Send too many details upfront about your brand, your product, your mission, and how much you’ll pay them and so on... and risk being ignored. The worst thing that can happen to you is not a rejection, the worst thing is being ignored. And that’s exactly what’s going to happen if you send them a lot of stuff to read.
Keep it short and simple.
Just asking for a post
Some brands simply reach out to influencers, offer to send them a product and ask them for a post. You aren’t going to get many people saying yes to this. And those who do say yes to pay simply because you wave some cash in front of them, aren't going to be the kind influencers you want to associate with.
It feels a lot like a transaction. To them, it feels like you only care about them if they post about your brand. You don’t want to leave a first impression like this.
Lead with giving. And give without expectation, this is how you win. More on this in the best practices below.
Not following up
Never following up to your initial email or message ensures you don’t get as many replies as possible. Follow up at least 2 times after your first message.
Over half of the replies I get are on the automatic followups I send through the Saral influencer email tool. You’re leaving money on the table if you don’t do this.
Offering to pay per post
Never send them a creative brief or a budget in the first email. They don’t even know you. It’s like showing up to a first date with a ring and asking them to marry you. They will say no as they don't even know you yet.
If you offer to pay per post, you will get some influencers to post about you, but you aren’t getting any good ones if you just pay and seek transactions.
The kind of creators that would shill any product for money aren’t the kind you want to associate with. Sending them an offer to pay per post weeds out the good ones, and leaves you with the shill types. Avoid!
Now that we’ve covered what NOT to do, here’s what you should do instead.
Influencer outreach best practices
Keep the first email concise
The goal of the first email is to gauge interest, not to get a response. Keep the email simple and end with an “Are you interested?” or “Sounds like something you’d be interested in?”
It’s permission based marketing. Once you know they’re interested, you can work out a deal that works for both parties. Sending too much info in the first email is a deterrent to replies.
Lead with a give
Influencers get many emails every week that ask them to promote their products. It’s annoying how everyone wants to use them for their followers, with nothing to offer.

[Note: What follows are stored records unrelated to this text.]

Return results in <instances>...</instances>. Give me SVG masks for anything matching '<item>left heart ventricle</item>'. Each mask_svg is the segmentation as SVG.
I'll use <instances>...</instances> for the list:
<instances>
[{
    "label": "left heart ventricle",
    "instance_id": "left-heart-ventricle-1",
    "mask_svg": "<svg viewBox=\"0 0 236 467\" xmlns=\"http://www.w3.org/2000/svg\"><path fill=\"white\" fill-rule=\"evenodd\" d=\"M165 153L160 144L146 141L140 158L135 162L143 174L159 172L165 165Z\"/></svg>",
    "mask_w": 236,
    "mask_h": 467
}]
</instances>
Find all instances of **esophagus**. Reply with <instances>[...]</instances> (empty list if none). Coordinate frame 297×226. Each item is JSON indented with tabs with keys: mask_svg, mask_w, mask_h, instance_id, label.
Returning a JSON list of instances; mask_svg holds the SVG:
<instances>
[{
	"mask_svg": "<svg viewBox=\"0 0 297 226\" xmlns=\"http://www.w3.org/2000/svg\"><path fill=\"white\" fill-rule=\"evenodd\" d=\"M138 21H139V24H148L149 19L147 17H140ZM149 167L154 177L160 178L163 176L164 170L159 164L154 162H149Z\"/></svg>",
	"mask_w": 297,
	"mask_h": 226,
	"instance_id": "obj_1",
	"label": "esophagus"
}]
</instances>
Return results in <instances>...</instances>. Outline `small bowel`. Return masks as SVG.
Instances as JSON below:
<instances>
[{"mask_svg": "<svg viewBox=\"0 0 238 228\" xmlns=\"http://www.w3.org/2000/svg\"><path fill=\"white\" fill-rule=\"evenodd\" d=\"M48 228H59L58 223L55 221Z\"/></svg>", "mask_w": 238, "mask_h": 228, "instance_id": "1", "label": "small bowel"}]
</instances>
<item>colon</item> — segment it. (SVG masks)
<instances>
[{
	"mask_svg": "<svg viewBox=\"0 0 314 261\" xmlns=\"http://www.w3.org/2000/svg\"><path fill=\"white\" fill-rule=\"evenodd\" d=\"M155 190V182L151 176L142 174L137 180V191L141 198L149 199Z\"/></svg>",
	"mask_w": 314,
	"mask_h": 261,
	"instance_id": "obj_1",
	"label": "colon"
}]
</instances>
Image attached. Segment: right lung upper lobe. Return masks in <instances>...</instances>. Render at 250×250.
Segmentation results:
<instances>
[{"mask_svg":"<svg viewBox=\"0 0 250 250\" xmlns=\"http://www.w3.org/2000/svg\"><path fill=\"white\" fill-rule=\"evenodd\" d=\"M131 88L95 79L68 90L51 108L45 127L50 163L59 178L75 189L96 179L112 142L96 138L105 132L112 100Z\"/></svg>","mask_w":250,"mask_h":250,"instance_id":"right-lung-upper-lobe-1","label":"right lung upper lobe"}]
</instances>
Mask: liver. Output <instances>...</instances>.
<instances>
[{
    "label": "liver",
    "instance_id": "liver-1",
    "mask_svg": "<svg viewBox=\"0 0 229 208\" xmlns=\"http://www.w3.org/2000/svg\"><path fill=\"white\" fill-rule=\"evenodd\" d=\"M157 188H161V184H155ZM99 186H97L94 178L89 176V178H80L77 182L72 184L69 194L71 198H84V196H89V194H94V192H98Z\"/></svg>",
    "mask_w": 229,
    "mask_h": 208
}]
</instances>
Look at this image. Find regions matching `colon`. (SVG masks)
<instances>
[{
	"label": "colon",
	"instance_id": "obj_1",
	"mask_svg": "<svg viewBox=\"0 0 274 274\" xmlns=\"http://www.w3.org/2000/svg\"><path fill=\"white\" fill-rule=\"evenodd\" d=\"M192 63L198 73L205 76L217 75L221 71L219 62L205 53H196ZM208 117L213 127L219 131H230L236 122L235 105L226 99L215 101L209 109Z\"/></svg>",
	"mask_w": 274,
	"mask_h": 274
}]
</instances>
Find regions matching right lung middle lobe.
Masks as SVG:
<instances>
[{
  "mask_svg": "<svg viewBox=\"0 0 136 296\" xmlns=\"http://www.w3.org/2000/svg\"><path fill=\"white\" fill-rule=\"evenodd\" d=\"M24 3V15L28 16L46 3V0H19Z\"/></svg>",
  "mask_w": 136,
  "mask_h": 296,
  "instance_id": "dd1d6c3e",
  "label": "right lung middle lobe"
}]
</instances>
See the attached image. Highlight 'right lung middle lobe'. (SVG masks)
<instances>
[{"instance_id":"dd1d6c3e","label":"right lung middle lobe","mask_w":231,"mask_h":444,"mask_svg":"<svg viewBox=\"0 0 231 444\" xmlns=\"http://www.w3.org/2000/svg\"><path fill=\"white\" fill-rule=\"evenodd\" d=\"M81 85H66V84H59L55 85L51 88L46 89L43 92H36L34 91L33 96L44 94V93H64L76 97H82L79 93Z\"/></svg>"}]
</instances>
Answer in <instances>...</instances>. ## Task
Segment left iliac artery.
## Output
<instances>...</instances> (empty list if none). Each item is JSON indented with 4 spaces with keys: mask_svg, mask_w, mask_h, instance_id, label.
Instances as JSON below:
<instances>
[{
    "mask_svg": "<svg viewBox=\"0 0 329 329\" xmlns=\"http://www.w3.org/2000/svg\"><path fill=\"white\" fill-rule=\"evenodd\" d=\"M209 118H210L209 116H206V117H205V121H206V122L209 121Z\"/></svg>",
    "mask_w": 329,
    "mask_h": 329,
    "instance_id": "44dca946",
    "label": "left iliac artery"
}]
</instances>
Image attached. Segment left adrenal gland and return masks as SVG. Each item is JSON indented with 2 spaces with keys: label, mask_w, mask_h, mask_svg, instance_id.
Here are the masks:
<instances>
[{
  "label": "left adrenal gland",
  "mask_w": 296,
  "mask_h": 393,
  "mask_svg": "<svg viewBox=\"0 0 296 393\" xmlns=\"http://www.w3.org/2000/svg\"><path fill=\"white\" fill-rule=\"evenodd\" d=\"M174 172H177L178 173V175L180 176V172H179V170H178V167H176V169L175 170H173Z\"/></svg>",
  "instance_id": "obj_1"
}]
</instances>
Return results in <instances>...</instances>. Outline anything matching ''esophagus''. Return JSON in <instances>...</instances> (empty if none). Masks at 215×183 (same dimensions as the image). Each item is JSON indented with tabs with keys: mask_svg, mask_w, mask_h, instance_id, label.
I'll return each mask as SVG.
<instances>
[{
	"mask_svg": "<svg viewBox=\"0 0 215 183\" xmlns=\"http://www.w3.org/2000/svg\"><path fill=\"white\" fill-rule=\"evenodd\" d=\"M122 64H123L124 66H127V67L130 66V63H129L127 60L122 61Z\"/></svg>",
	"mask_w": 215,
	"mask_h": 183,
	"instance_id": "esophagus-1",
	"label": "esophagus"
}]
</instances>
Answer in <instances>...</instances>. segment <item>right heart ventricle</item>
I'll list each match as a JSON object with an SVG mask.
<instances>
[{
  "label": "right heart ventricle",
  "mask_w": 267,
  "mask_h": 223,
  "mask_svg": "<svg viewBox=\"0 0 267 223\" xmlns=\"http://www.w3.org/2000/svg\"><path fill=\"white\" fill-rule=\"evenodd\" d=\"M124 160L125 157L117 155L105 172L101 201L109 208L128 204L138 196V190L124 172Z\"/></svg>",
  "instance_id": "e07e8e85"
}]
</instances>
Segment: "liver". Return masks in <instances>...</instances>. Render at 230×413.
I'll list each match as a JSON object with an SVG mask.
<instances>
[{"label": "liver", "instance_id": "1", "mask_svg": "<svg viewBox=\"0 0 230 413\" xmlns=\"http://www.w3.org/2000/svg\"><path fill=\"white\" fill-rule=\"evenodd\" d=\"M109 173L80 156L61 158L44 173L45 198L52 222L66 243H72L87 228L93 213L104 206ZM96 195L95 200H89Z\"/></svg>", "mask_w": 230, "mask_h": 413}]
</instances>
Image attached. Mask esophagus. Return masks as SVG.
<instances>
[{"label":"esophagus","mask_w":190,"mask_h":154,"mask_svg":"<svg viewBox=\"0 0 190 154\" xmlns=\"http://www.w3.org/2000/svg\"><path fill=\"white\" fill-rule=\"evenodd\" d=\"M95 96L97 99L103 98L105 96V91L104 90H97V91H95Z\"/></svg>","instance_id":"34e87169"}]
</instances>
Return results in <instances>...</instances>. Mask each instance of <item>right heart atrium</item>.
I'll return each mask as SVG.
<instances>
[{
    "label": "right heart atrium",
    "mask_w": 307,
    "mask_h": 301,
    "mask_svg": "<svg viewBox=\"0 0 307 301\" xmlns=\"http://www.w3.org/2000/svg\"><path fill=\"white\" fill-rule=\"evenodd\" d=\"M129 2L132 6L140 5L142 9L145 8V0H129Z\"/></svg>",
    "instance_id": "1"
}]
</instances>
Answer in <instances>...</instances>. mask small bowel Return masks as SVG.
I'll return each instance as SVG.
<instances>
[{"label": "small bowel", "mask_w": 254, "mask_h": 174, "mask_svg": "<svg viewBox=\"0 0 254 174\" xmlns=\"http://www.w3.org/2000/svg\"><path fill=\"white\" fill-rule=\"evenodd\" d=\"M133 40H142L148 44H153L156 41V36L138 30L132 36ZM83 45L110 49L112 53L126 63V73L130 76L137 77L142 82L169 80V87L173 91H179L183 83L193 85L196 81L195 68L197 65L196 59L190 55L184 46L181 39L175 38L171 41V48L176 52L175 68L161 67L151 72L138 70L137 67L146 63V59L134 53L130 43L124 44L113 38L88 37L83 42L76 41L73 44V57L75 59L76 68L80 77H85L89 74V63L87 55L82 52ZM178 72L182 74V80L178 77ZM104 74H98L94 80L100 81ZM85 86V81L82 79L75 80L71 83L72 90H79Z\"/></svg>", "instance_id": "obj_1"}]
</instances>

Be the breath of fresh air that they crave. Offer them free product and don’t ask for a post. Imagine if you simply offered to send a free product with no expectations... you aren't getting many rejections.
They’re likely to say yes, and also more likely to post about you if they like your product. If you choose the right creators for your brand, you know they will post.
Send at-least 2 follow ups after your first message. I personally send 4. You’d be amazed at the number of responses I get after the 2nd and 3rd follow up.
Space the later follow-ups out by 7-10 days or so. Sometimes, influencers are busy with other projects or just life in general. Reaching them multiple times, across months, gives them an opportunity to reconsider your offer and reply back.
Here are some ideas on what to follow up with:
- More clarity on what’s in it for them
- Results from other partners
- Examples of your ambassadors in their niche
- More insight on why their audience will find your product useful
Don’t make it a generic “quick bump” email, not in the first few followups at least!
Have a bias for affiliate deals
Asking influencers to post for a fixed $ amount gives the whole relationship a transactional flavor. You don’t want this. You want to build a relationship with them that grows overtime.
Like I mentioned before, just send them product and see what they think. You can track your shipments directly in our CRM. That makes this whole process simpler.
Then, once they tell you they like it or post about it directly, ask them if they want to earn commissions for what they already did for free. This is a no-brainer and they are going to say yes to you. Have a bias for these types of deals.
The best way to start is to work with influencers who are happy to post for affiliate commissions and/or special discounts for their audience. Starting off your program with pay-per-post deals will lead you in a wrong direction.
It’s very simple. Keep the first email short, lead with a give, don’t ask for posts, and don’t offer to pay upfront. Focus on transactions and you’ll see see poor performance. Build relationships with people of influence, and influencer marketing becomes a natural byproduct.